As I sit here in our little home on wheels my heart is troubled…don’t get me wrong, I have lots to be thankful for and I am BUT I am scared, so full of anxiety and afraid about so many things…YET I know God tells me every day (365 different scripture verses, one for every day of the year say “Fear Not”) yet I am scared/worried/anxious ~ put any word in that you like and right now that’s what I’m feeling.
We are having issues getting doctors to complete forms for the Critical Care Insurance and for Short Term Disability. The doctor has released Ron, sort of for work ~ can only lift 25 lbs/push~pull 50 lbs through the month of December BUT we are waiting for Amazon to say if they have anything Ron can do with those accommodations or else he will be off work till 1/1/22. Which literally means no work means no income coming in the door. I don’t know how people make it living only on Social Security…Ron gets all of $1075 a month…I balanced the check book this morning…we have enough money in our two banks to cover all the auto withdrawals through the month of December.

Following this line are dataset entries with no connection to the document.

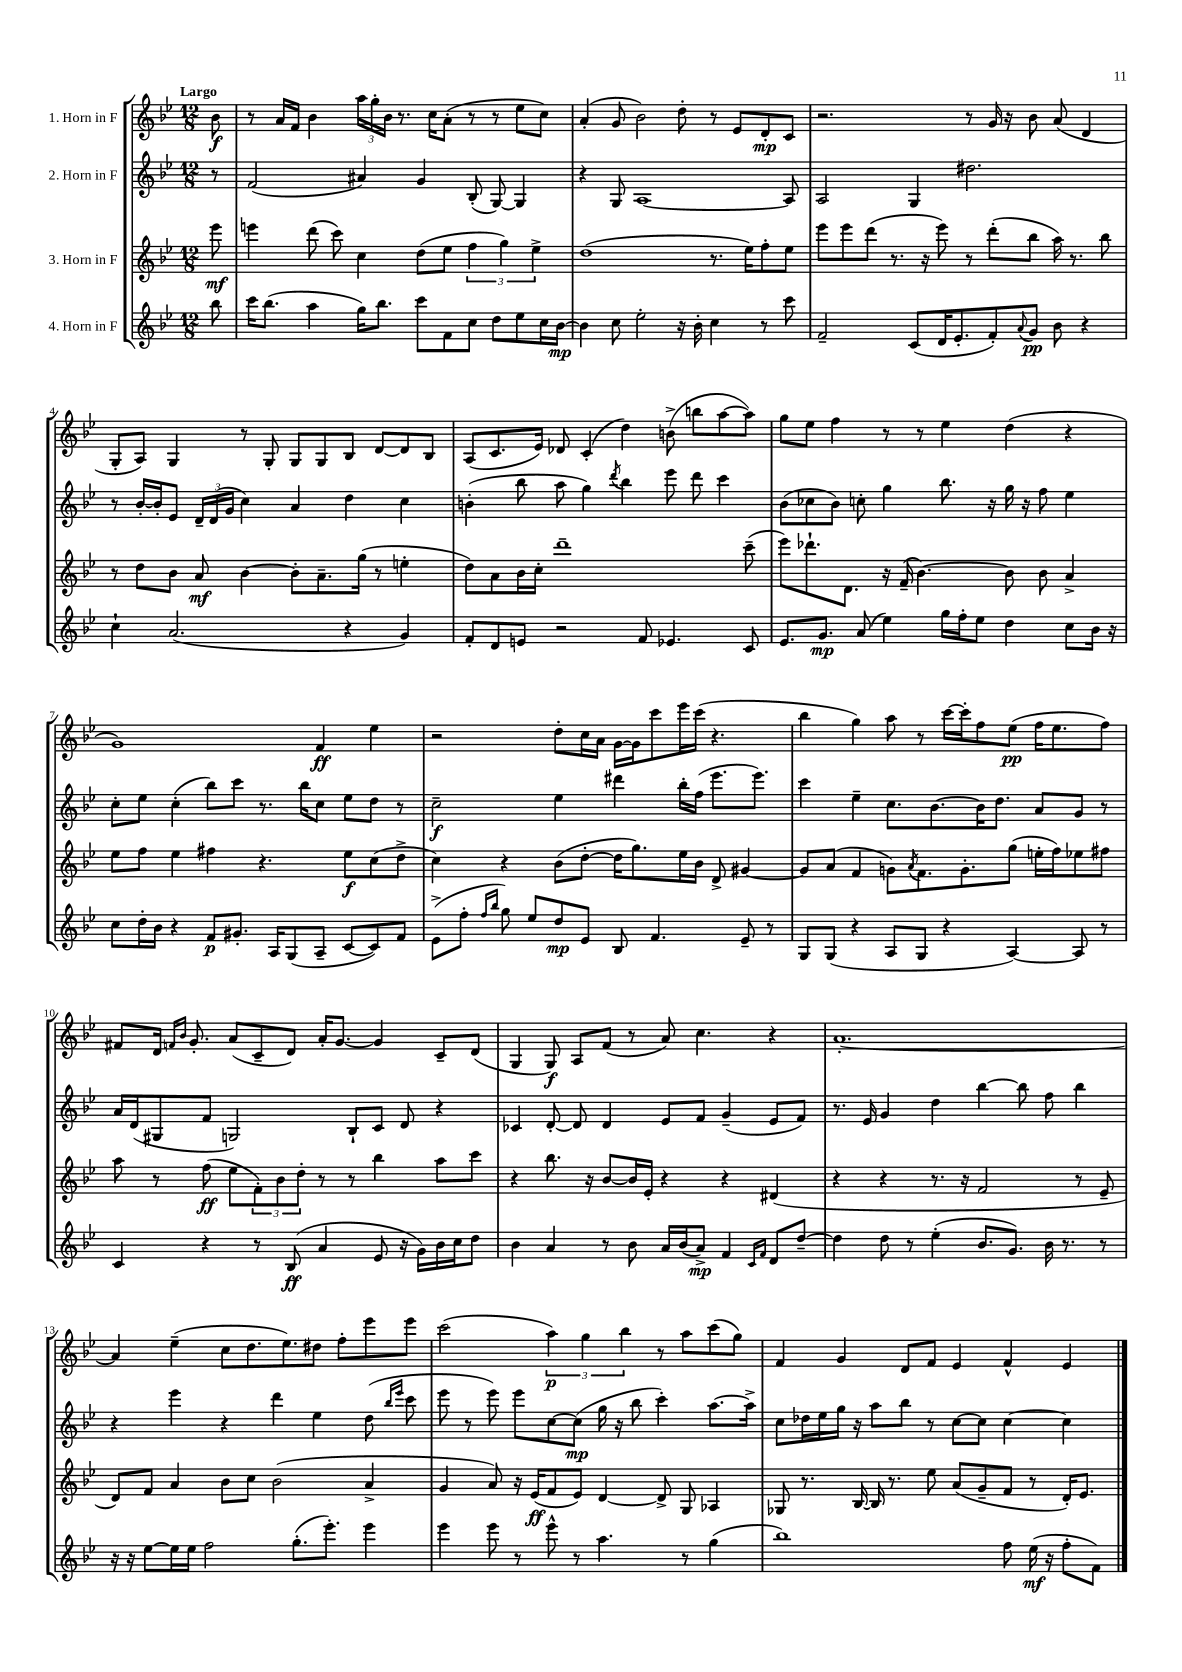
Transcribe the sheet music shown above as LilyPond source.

<<
\new StaffGroup <<
\new Staff = "s0" \with { instrumentName = "1. Horn in F" } {
    \clef treble \key bes \major \numericTimeSignature \time 12/8 \partial 8 \tempo "Largo"
    bes'8\f |
    r8 a'16 f'16 bes'4 \tuplet 3/2 { a''16 g''16-. bes'16 } r8. c''16 a'8-.( r8 r8 ees''8 c''8) |
    a'4-.( g'8 bes'2) d''8-. r8 ees'8 d'8-.\mp c'8 |
    r2. r8 g'16 r16 bes'8 a'8( d'4 |
    g8-. a8) g4 r8 g8-. g8 g8 bes8 d'8~ d'8 bes8 |
    a8( c'8. ees'16) des'8 c'4-.( d''4) b'8->( b''8 a''8~ a''8) |
    g''8 ees''8 f''4 r8 r8 ees''4 d''4( r4 |
    g'1) f'4\ff ees''4 |
    r2 d''8-. c''16 a'16 g'16~ g'16 c'''8 ees'''16 c'''16( r4. |
    bes''4 g''4) a''8 r8 c'''16~ c'''16-. f''8 ees''8\pp( f''16 ees''8. f''8) |
    fis'8 d'16 \grace { f'16 bes'16 } g'8.-. a'8( c'8-- d'8) a'16-. g'8.~ g'4 c'8-- d'8( |
    g4 g8\f) a8 f'8( r8 a'8) c''4. r4 |
    a'1.~-. |
    a'4 ees''4--( c''8 d''8. ees''8.) dis''8 f''8-. ees'''8 ees'''8 |
    c'''2( \tuplet 3/2 { a''4\p) g''4 bes''4 } r8 a''8 c'''8( g''8) |
    f'4 g'4 d'8 f'8 ees'4 f'4-^ ees'4 \bar "|." |
}
\new Staff = "s1" \with { instrumentName = "2. Horn in F" } {
    \clef treble \key bes \major \numericTimeSignature \time 12/8 \partial 8
    r8 |
    f'2( ais'4) g'4 bes8-.( g8~) g4 |
    r4 g8 a1~ a8 |
    a2 g4 dis''2. |
    r8 bes'16~-. bes'16-. ees'8 \tuplet 3/2 { d'16-- d'16( g'16 } c''4) a'4 d''4 c''4 |
    b'4-.( bes''8 a''8 g''4) \acciaccatura { d'''8 } bes''4 ees'''8 d'''8 c'''4 |
    bes'8( ces''8 bes'8) c''8-. g''4 bes''8. r16 g''16 r16 f''8 ees''4 |
    c''8-. ees''8 c''4-.( bes''8) c'''8 r8. bes''16 c''8 ees''8 d''8 r8 |
    c''2--\f ees''4 dis'''4 bes''16-. f''16( ees'''8. ees'''8.) |
    c'''4 ees''4-- c''8. bes'8.~ bes'16 d''8. a'8 g'8 r8 |
    a'16 d'16( gis8 f'8 g2) bes8-! c'8 d'8 r4 |
    ces'4 d'8~-. d'8 d'4 ees'8 f'8 g'4--( ees'8 f'8) |
    r8. ees'16 g'4 d''4 bes''4~ bes''8 f''8 bes''4 |
    r4 ees'''4 r4 d'''4 ees''4 d''8( \grace { bes''16 ees'''16 } c'''8 |
    ees'''8 r8 ees'''8) ees'''8 c''8~ c''8\mp( g''16 r16 bes''8 c'''4-.) a''8.~ a''16-> |
    c''8 des''16 ees''16 g''16 r16 a''8 bes''8 r8 c''8~ c''8 c''4~ c''4 \bar "|." |
}
\new Staff = "s2" \with { instrumentName = "3. Horn in F" } {
    \clef treble \key bes \major \numericTimeSignature \time 12/8 \partial 8
    ees'''8\mf |
    e'''4 d'''8( c'''8) c''4 d''8( ees''8 \tuplet 3/2 { f''4 g''4) ees''4-> } |
    d''1( r8. ees''16) f''8-. ees''8 |
    ees'''8 ees'''8 d'''8( r8. r16 ees'''8) r8 d'''8-.( bes''8 a''16) r8. bes''8 |
    r8 d''8 bes'8 a'8\mf bes'4~ bes'8-. a'8.-- g''16( r8 e''4-. |
    d''8) a'8 bes'16 c''16-. d'''1-- c'''8--( |
    ees'''8) des'''8.-! d'8. r16 f'16--( bes'4.~) bes'8 bes'8 a'4-> |
    ees''8 f''8 ees''4 fis''4 r4. ees''8\f c''8( d''8-> |
    c''4) r4 bes'8( d''8~-. d''16 g''8.) ees''16 bes'16 d'8-> gis'4~ |
    gis'8 a'8( f'4 g'8) \acciaccatura { a'8 } f'8. g'8.-. g''8( e''16-. f''16) ees''8 fis''8 |
    a''8 r8 f''8\ff( ees''8 \tuplet 3/2 { f'8-.) bes'8 d''8-. } r8 r8 bes''4 a''8 c'''8 |
    r4 bes''8. r16 bes'8~ bes'16 ees'16-. r4 r4 dis'4( |
    r4 r4 r8. r16 f'2 r8 ees'8-- |
    d'8) f'8 a'4 bes'8 c''8 bes'2( a'4-> |
    g'4 a'8) r16 ees'16\ff( f'8 ees'8) d'4~ d'8-> g8 aes4 |
    ges8 r8. bes16~ bes16 r8. ees''8 a'8( g'8-- f'8 r8 d'16-.) ees'8. \bar "|." |
}
\new Staff = "s3" \with { instrumentName = "4. Horn in F" } {
    \clef treble \key bes \major \numericTimeSignature \time 12/8 \partial 8
    bes''8 |
    c'''16 bes''8.( a''4 g''16) bes''8. c'''8 f'8 c''8 d''8 ees''8 c''16 bes'16~\mp |
    bes'4 c''8 ees''2-. r16 bes'16-. c''4 r8 c'''8 |
    f'2-- c'8( d'16 ees'8.-. f'8-.) \appoggiatura { a'8 } g'8\pp bes'8 r4 |
    c''4-! a'2.( r4 g'4) |
    f'8-. d'8 e'8 r2 f'8 ees'4. c'8 |
    ees'8. g'8.\mp a'8( ees''4) g''16 f''16-. ees''8 d''4 c''8 bes'16 r16 |
    c''8 d''16-. bes'16 r4 f'8\p gis'8.-. a16 g8( a8-- c'8~ c'8) f'8 |
    ees'8->( f''8-. \grace { f''16 bes''16 } g''8) ees''8 d''8\mp ees'8 bes8 f'4. ees'8-- r8 |
    g8 g8( r4 a8 g8 r4 a4~) a8 r8 |
    c'4 r4 r8 bes8\ff( a'4 ees'8 r16 g'16) bes'16 c''16 d''8 |
    bes'4 a'4 r8 bes'8 a'16 bes'16( a'8->\mp) f'4 \grace { c'16 f'16 } d'8 d''8~-- |
    d''4 d''8 r8 ees''4-.( bes'8. g'8.) bes'16 r8. r8 |
    r16 r16 ees''8~ ees''16 ees''16 f''2 g''8.-.( ees'''8.-.) ees'''4 |
    ees'''4 ees'''8 r8 ees'''8-^ r8 a''4. r8 g''4( |
    bes''1) f''8 ees''16\mf( r16 f''8-. f'8) \bar "|." |
}
>>
>>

I KNOW God’s word says over and over not to worry about tomorrow YET that is so hard. I feel like (and yes I know feelings are neither right nor wrong, they just are) a fraud…I claim to be a Christian, I counsel others to TRUST God and yet here I sit, questioning do I really believe? Do I really trust? I thought I was being strong, even told an old friend she would be proud of me for how I have handled the past couple of weeks and yet here I sit thinking I shouldn’t have tooted my own horn…and the phrase “pride goeth before the fall” is running rampant through my mind…strong me, no way.
I just want to call my Mommy and Daddy ~ heck they have been gone 16 and 21 years ~ and why would I want to call them, they were hardly around when I needed them growing up and then I hear myself say “Lord, I can’t keep doing this, I can’t keep going, what are we supposed to do, how are we supposed to pay our bills”, once again we are in a financial pickle. Then I hear this voice say “whine, whine, whine!” Grow up and quit expecting others to jump in and take care of you!!!
Then my mind and words start down an ugly trail and the farther down the trail I go, the faster the thoughts come and I find myself screaming “GOD I DON’T KNOW WHAT TO DO!!!”
After tumbling down the trail I come to a sign that says “Nope, you can’t go there! You took that off the table in 2009! There is no going back!” I sit in a puddle, wondering what to do? How do I stop? How do I get back to not being afraid, not being scared, not worrying about tomorrow? How???
Yesterday we walked into Bible study just as Pastor Fred was saying “there comes the old ways …
And this verse came to mind…those thoughts I’ve been having are the old Alice, the new Ali keeps her faith and puts her trust in the Lord! And I do, but today it is hard!!! I find myself wanting to ask for help, but from who? I need to give thanks for the three people who have sent us some money, it covered our rent space for the month of December and filled the gas tank twice…and I am thankful and grateful.
Yet the little negative nellie voice says Yes, But, What about?, and I feel so alone and tears fall…I just want to scream…I can’t be strong anymore, I want someone to just fix everything …
… and then I think about all the people who wished me a happy birthday yesterday, for the grandson who bought me a Pop It, because he heard me say I wanted one ~ and he said “Grammy they didn’t have a pig and it wasn’t purple.” Oh Alex, you made this Grammy’s hearts swell and the tears fall…the love of a child is so precious and priceless. For the gift of a Jacquie Lawson Advent Calendar – I wanted one, I almost bought it but thought “no, that’s not money I need to be spending” and YET God blessed me with a sweet friend, who has loved me through all the good and the difficult times who blessed me with the advent calendar…and I hadn’t even told her I was looking and wanting it. And a delightful healthy birthday dinner spent with our youngest son, his wife and three of the four grandsons, then a Facetime call with our oldest son, his wife and daughter…I loved seeing them…I don’t get to see them very often. All the while being with the best hubby a girl could ask for ~ who loves me in spite of all my outbursts, temper tantrums and screams…and so thankful that my hubby is still here and that the heart attack from last week was a mild one and God spared his life…as one friend wrote on Facebook…God still has work for Ron to do!!!
As I sit here with tears streaming down my face, after reading the advent reading for the day, to be honest for the past five days…life had gotten in the way, spending time chatting with God, crying out to him, I am reminded that
no matter what today brings God is in control and I just need to keep trusting Him!!!
Do you have days like I wrote about?
Do you have thoughts of just giving up?
How do you turn from a down day to a great day?